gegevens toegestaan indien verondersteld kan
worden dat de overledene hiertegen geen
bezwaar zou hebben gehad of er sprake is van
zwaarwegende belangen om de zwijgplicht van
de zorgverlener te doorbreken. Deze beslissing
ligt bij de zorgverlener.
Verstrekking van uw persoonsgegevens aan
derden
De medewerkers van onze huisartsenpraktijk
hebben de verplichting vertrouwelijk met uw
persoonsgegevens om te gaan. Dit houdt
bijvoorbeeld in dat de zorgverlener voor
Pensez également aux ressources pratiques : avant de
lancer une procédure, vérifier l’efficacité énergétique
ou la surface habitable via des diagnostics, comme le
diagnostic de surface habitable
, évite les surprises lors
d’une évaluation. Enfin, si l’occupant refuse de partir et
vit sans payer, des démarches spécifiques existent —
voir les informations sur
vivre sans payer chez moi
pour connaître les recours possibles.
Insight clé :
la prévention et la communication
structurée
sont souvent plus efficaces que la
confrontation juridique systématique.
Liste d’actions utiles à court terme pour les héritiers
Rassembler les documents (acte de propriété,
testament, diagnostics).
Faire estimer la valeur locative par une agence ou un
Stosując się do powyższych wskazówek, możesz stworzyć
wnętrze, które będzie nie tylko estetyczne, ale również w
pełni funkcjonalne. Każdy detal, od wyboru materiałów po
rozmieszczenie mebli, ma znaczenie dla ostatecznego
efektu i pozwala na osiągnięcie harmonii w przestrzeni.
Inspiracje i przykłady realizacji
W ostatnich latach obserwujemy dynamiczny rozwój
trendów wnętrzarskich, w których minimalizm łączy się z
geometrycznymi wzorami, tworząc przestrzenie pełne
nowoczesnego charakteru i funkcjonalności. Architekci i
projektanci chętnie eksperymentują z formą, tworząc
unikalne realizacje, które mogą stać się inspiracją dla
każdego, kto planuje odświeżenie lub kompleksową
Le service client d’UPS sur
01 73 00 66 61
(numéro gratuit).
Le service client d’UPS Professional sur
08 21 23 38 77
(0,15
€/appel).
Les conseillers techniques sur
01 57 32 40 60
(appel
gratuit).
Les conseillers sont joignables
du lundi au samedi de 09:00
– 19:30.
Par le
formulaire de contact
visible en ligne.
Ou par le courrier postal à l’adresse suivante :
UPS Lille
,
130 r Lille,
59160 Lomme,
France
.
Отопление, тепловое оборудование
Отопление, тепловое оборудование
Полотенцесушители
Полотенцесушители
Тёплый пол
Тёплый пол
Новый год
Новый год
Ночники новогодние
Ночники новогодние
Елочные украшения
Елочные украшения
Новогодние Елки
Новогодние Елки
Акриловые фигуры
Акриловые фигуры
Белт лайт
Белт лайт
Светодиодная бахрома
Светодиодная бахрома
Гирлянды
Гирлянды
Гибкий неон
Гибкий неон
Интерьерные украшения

◆ PROBLEM TO SOLVE
Edit the data above by replacing every instance of "zorgverlener" with "huisarts", and leave everything else as it is.

◆ EXERCISE RESPONSE
gegevens toegestaan indien verondersteld kan
worden dat de overledene hiertegen geen
bezwaar zou hebben gehad of er sprake is van
zwaarwegende belangen om de zwijgplicht van
de huisarts te doorbreken. Deze beslissing
ligt bij de huisarts.
Verstrekking van uw persoonsgegevens aan
derden
De medewerkers van onze huisartsenpraktijk
hebben de verplichting vertrouwelijk met uw
persoonsgegevens om te gaan. Dit houdt
bijvoorbeeld in dat de huisarts voor
Pensez également aux ressources pratiques : avant de
lancer une procédure, vérifier l’efficacité énergétique
ou la surface habitable via des diagnostics, comme le
diagnostic de surface habitable
, évite les surprises lors
d’une évaluation. Enfin, si l’occupant refuse de partir et
vit sans payer, des démarches spécifiques existent —
voir les informations sur
vivre sans payer chez moi
pour connaître les recours possibles.
Insight clé :
la prévention et la communication
structurée
sont souvent plus efficaces que la
confrontation juridique systématique.
Liste d’actions utiles à court terme pour les héritiers
Rassembler les documents (acte de propriété,
testament, diagnostics).
Faire estimer la valeur locative par une agence ou un
Stosując się do powyższych wskazówek, możesz stworzyć
wnętrze, które będzie nie tylko estetyczne, ale również w
pełni funkcjonalne. Każdy detal, od wyboru materiałów po
rozmieszczenie mebli, ma znaczenie dla ostatecznego
efektu i pozwala na osiągnięcie harmonii w przestrzeni.
Inspiracje i przykłady realizacji
W ostatnich latach obserwujemy dynamiczny rozwój
trendów wnętrzarskich, w których minimalizm łączy się z
geometrycznymi wzorami, tworząc przestrzenie pełne
nowoczesnego charakteru i funkcjonalności. Architekci i
projektanci chętnie eksperymentują z formą, tworząc
unikalne realizacje, które mogą stać się inspiracją dla
każdego, kto planuje odświeżenie lub kompleksową
Le service client d’UPS sur
01 73 00 66 61
(numéro gratuit).
Le service client d’UPS Professional sur
08 21 23 38 77
(0,15
€/appel).
Les conseillers techniques sur
01 57 32 40 60
(appel
gratuit).
Les conseillers sont joignables
du lundi au samedi de 09:00
– 19:30.
Par le
formulaire de contact
visible en ligne.
Ou par le courrier postal à l’adresse suivante :
UPS Lille
,
130 r Lille,
59160 Lomme,
France
.
Отопление, тепловое оборудование
Отопление, тепловое оборудование
Полотенцесушители
Полотенцесушители
Тёплый пол
Тёплый пол
Новый год
Новый год
Ночники новогодние
Ночники новогодние
Елочные украшения
Елочные украшения
Новогодние Елки
Новогодние Елки
Акриловые фигуры
Акриловые фигуры
Белт лайт
Белт лайт
Светодиодная бахрома
Светодиодная бахрома
Гирлянды
Гирлянды
Гибкий неон
Гибкий неон
Интерьерные украшения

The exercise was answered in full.